Журавли, как и люди, не могли от нее отречься.

Из-за крон птиц долго не было видно, однако судя по паническому крику, Маура притягивала их к своей вершине, чтобы низвергнуть на землю. Даже на Таригах Сколот все время готовился охранять Земные Пути, в том числе и Птичьи, поэтому знал, что произойдет: под коварным влиянием Мауры журавли уже обратились в движущиеся проводники и теперь индуцировали электрический ток. Спасти их могло бы немедленное приземление, однако на горе не было ни болотины, ни поляны, только островерхие ели, перемежаемые ситцевыми занавесками густых зеленеющих берез, и рогастый, колючий сухостой.

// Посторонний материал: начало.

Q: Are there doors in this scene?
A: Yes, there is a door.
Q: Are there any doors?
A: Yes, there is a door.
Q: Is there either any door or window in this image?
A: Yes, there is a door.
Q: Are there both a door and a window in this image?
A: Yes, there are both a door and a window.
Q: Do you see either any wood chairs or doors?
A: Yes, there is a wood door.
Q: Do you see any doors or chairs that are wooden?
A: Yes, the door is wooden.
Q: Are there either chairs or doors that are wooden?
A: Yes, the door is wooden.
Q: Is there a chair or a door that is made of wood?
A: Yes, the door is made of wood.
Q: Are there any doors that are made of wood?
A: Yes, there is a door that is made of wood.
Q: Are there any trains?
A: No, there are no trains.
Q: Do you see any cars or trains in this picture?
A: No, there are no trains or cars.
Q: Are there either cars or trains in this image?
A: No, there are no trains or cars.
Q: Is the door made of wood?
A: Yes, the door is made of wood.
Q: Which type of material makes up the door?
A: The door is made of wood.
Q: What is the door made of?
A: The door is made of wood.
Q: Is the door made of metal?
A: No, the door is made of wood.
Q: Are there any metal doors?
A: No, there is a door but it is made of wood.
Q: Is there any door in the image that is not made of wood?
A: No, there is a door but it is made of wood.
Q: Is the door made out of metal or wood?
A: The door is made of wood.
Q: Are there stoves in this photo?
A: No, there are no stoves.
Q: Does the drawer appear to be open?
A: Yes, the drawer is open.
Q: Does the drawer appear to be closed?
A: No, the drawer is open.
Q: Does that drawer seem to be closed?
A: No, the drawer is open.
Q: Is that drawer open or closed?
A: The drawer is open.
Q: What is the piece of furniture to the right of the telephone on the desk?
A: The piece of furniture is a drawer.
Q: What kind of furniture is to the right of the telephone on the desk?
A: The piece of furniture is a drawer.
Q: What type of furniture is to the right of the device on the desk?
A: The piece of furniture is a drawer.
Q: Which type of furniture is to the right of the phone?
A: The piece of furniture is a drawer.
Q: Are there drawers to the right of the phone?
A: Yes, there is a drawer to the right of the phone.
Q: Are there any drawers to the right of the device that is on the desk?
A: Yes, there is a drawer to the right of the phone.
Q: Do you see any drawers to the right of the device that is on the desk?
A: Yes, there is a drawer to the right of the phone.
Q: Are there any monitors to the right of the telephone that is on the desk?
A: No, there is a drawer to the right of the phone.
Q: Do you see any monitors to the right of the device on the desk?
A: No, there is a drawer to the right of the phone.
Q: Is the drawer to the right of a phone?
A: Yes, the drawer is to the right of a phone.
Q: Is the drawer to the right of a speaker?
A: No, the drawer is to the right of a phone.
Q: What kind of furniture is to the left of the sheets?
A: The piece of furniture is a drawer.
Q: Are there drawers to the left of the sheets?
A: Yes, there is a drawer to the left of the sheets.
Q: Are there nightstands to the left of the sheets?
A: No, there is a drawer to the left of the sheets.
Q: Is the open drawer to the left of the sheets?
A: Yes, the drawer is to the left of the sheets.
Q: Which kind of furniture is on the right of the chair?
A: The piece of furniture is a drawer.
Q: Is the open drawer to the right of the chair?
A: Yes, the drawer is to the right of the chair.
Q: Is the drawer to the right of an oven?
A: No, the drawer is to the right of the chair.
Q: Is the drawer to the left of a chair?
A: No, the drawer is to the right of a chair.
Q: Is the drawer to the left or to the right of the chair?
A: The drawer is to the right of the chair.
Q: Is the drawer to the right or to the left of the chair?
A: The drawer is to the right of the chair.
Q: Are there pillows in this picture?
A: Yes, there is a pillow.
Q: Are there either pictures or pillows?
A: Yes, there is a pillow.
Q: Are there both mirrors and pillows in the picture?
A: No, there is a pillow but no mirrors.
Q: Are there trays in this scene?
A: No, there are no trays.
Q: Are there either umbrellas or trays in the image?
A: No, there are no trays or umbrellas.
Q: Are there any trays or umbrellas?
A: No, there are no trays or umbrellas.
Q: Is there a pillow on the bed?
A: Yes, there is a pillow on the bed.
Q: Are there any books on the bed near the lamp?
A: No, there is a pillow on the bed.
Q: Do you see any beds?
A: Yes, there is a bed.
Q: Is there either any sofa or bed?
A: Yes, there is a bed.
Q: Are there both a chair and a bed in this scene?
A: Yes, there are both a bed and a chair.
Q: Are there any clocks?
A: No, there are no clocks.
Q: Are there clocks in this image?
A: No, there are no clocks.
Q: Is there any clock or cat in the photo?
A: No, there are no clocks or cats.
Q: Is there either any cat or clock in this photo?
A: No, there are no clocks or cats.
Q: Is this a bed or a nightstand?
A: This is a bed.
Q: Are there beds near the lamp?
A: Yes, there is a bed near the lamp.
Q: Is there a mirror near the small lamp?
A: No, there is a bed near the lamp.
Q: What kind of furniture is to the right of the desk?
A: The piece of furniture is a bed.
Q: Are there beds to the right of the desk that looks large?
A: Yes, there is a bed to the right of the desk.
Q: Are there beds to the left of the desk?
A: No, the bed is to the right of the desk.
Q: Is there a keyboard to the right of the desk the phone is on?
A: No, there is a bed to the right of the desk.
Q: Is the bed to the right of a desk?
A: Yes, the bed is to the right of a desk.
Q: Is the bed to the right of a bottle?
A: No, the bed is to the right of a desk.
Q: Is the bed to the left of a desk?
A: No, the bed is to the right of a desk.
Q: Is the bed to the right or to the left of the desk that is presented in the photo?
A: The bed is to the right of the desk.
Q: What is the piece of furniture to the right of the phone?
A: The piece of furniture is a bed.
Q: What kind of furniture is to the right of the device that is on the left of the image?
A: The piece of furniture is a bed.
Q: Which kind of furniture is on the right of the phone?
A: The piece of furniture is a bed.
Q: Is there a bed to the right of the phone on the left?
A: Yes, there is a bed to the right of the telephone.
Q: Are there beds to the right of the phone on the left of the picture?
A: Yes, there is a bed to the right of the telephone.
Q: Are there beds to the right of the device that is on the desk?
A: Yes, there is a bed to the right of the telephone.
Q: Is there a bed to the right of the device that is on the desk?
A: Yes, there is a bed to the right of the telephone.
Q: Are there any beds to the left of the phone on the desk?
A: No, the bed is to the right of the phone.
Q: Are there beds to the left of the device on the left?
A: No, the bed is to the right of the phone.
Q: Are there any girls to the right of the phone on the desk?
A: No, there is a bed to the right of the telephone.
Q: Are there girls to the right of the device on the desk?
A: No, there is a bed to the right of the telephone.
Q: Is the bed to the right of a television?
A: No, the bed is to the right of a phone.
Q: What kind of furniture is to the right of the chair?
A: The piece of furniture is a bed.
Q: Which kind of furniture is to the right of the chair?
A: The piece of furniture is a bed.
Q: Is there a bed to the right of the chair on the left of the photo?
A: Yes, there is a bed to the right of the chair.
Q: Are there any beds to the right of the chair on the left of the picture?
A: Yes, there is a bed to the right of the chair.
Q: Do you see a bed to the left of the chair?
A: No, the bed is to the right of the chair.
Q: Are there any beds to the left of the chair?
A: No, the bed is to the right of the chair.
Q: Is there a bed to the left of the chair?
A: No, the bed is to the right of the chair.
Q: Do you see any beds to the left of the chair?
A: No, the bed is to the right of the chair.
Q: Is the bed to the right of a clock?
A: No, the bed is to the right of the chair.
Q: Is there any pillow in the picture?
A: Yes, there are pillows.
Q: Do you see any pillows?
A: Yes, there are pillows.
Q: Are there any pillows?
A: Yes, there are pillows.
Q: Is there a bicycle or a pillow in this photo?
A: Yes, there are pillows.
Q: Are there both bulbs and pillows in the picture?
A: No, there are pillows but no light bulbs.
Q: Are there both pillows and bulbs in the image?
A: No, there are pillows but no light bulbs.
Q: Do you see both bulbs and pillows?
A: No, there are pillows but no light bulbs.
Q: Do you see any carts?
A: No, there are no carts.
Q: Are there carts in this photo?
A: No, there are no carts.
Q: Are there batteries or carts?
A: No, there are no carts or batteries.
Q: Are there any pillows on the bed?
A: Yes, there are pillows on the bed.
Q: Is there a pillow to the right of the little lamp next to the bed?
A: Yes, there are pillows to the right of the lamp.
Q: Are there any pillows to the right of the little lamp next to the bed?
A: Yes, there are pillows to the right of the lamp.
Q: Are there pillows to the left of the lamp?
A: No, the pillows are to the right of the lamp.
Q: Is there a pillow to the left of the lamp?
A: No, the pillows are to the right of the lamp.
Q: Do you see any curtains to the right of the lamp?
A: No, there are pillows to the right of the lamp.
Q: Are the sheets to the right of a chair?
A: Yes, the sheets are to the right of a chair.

А журавлям с двухметровым размахом крыльев для посадки и взлета требовался простор, они не могли сложить крылья и пасть камнем или мелкими пичугами приземлиться на деревья – все это смерти подобно!

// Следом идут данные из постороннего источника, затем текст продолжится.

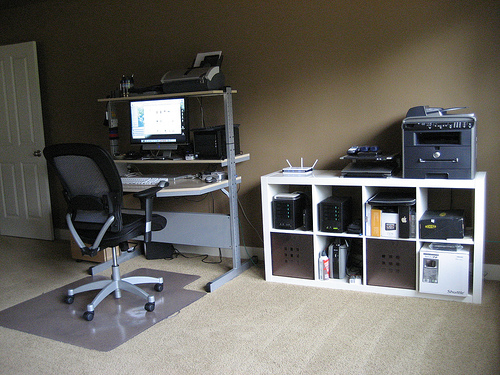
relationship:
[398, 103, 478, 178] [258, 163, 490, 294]
printer on shelf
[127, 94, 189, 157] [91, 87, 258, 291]
monitor on desk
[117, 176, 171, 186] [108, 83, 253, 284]
keyboard on desk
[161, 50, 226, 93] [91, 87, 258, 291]
printer on desk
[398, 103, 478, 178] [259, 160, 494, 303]
printer of shelf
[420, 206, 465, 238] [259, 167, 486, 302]
paper on desk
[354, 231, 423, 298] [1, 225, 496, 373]
box on floor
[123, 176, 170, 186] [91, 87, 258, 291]
keyboard on desk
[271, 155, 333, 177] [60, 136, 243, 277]
router on desk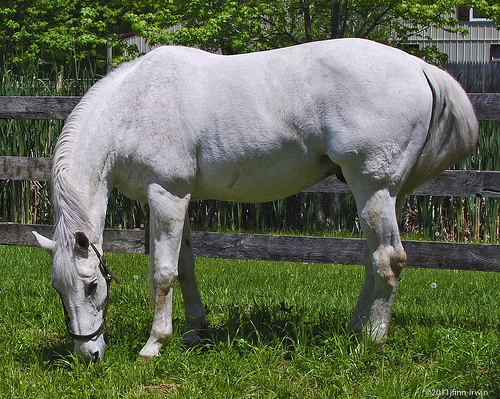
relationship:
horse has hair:
[46, 20, 482, 346] [64, 101, 89, 236]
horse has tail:
[46, 20, 482, 346] [392, 56, 479, 219]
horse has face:
[46, 20, 482, 346] [50, 240, 109, 339]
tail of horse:
[392, 56, 479, 219] [46, 20, 482, 346]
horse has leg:
[46, 20, 482, 346] [334, 168, 432, 355]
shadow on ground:
[182, 305, 308, 348] [5, 235, 450, 361]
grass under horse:
[20, 329, 171, 389] [46, 20, 482, 346]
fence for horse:
[14, 87, 52, 301] [46, 20, 482, 346]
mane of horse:
[45, 52, 143, 182] [46, 20, 482, 346]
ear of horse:
[60, 218, 127, 282] [46, 20, 482, 346]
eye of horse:
[69, 278, 118, 300] [46, 20, 482, 346]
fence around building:
[14, 87, 52, 301] [377, 4, 499, 93]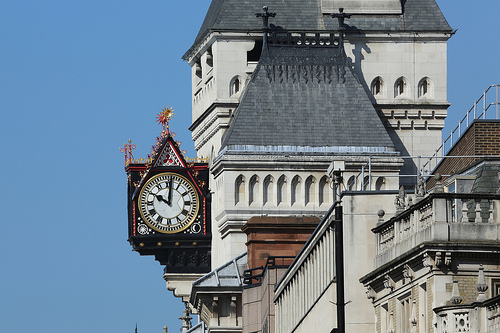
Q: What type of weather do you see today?
A: It is clear.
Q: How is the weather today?
A: It is clear.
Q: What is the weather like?
A: It is clear.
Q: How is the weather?
A: It is clear.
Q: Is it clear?
A: Yes, it is clear.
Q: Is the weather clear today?
A: Yes, it is clear.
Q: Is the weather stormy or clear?
A: It is clear.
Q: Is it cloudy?
A: No, it is clear.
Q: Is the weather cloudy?
A: No, it is clear.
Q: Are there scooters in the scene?
A: No, there are no scooters.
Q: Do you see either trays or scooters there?
A: No, there are no scooters or trays.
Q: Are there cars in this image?
A: No, there are no cars.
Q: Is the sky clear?
A: Yes, the sky is clear.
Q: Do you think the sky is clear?
A: Yes, the sky is clear.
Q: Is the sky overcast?
A: No, the sky is clear.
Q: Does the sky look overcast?
A: No, the sky is clear.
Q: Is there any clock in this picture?
A: Yes, there is a clock.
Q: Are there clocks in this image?
A: Yes, there is a clock.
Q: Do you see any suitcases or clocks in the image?
A: Yes, there is a clock.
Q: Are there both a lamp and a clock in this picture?
A: No, there is a clock but no lamps.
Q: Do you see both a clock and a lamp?
A: No, there is a clock but no lamps.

Теперь Сколот метался меж елей, стараясь высмотреть в небе косяк, и считал обороты магнитного поля по крику, приближающемуся с каждым кругом: неумолимая центростремительная сила воронки засасывала обезумевших птиц, и поделать с этим ничего было невозможно! Он махал руками и кричал в надежде, что журавли изловчатся и сядут на поляну перед избушкой, прямо к кострищу.

– Сюда! Сюда! Летите ко мне!

Вряд ли его слышали – голос тонул в хвойнике, словно в вате. Уже к полудню клин замелькал в просветах неба, птицы еще пытались держать строй, но пара замыкающих отставала и снизилась так, что почти цеплялась за верхушки деревьев.

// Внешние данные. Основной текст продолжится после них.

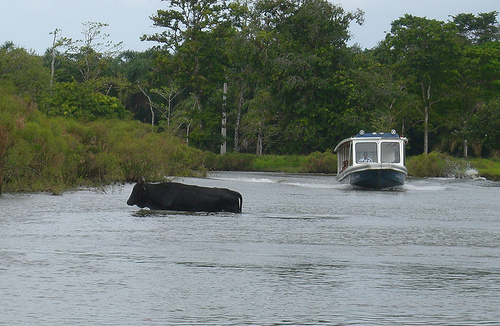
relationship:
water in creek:
[61, 217, 316, 307] [1, 162, 483, 320]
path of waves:
[233, 162, 467, 194] [214, 171, 456, 193]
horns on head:
[133, 173, 153, 184] [123, 175, 160, 206]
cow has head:
[123, 176, 245, 217] [123, 175, 160, 206]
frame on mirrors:
[349, 130, 407, 164] [337, 155, 357, 178]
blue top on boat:
[356, 132, 398, 137] [331, 129, 408, 189]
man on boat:
[358, 151, 373, 163] [326, 126, 417, 196]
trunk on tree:
[210, 64, 272, 157] [383, 0, 498, 170]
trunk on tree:
[420, 66, 447, 162] [278, 1, 379, 112]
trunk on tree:
[452, 133, 487, 170] [220, 2, 323, 147]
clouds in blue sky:
[9, 0, 50, 42] [0, 0, 500, 49]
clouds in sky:
[0, 0, 171, 56] [12, 0, 187, 67]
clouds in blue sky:
[359, 2, 379, 32] [2, 0, 179, 52]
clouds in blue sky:
[359, 2, 379, 32] [328, 0, 498, 49]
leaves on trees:
[2, 0, 499, 181] [4, 1, 498, 188]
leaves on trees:
[228, 50, 295, 100] [198, 33, 341, 118]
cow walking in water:
[127, 171, 280, 225] [1, 172, 499, 323]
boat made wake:
[331, 129, 408, 189] [231, 170, 452, 200]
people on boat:
[339, 158, 351, 168] [331, 129, 408, 189]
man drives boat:
[358, 151, 373, 163] [312, 121, 410, 190]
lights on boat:
[355, 121, 400, 138] [333, 125, 414, 195]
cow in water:
[127, 176, 243, 214] [1, 172, 499, 323]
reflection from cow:
[128, 209, 243, 218] [127, 176, 243, 214]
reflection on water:
[128, 209, 243, 218] [1, 172, 499, 323]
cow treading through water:
[127, 176, 243, 214] [118, 228, 385, 313]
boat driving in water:
[331, 129, 408, 189] [1, 172, 499, 323]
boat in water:
[123, 130, 406, 212] [1, 172, 499, 323]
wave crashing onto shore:
[439, 176, 499, 193] [212, 147, 499, 177]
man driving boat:
[356, 150, 372, 162] [329, 125, 412, 192]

Они и рухнули первыми, словно от выстрелов: один запутался в кроне сосновой сухостоины, повиснув головой вниз, как мертвый; второй угодил в развилку высокой ели и еще хлопал крыльями. С пера стекали синие беззвучные молнии. Пока Сколот лазал на деревья и возился с птицами, зарывая длинные ноги во влажную землю, дабы снять статическое напряжение, упали еще три, так же зависнув в кронах, а одна угодила на крышу избушки. Взъерошенные, все они напоминали мертвых: безвольно болтались длинные ноги, обвисали крылья, однако глаза оставались живыми. Брать их можно было лишь за маховые перья – от любого прикосновения к телам ощутимо било током. В воздухе еще какое-то время кружила последняя пара, но и она скоро оказалась среди сучьев, хлопая крыльями, как в ловчих сетях, и теряя пух.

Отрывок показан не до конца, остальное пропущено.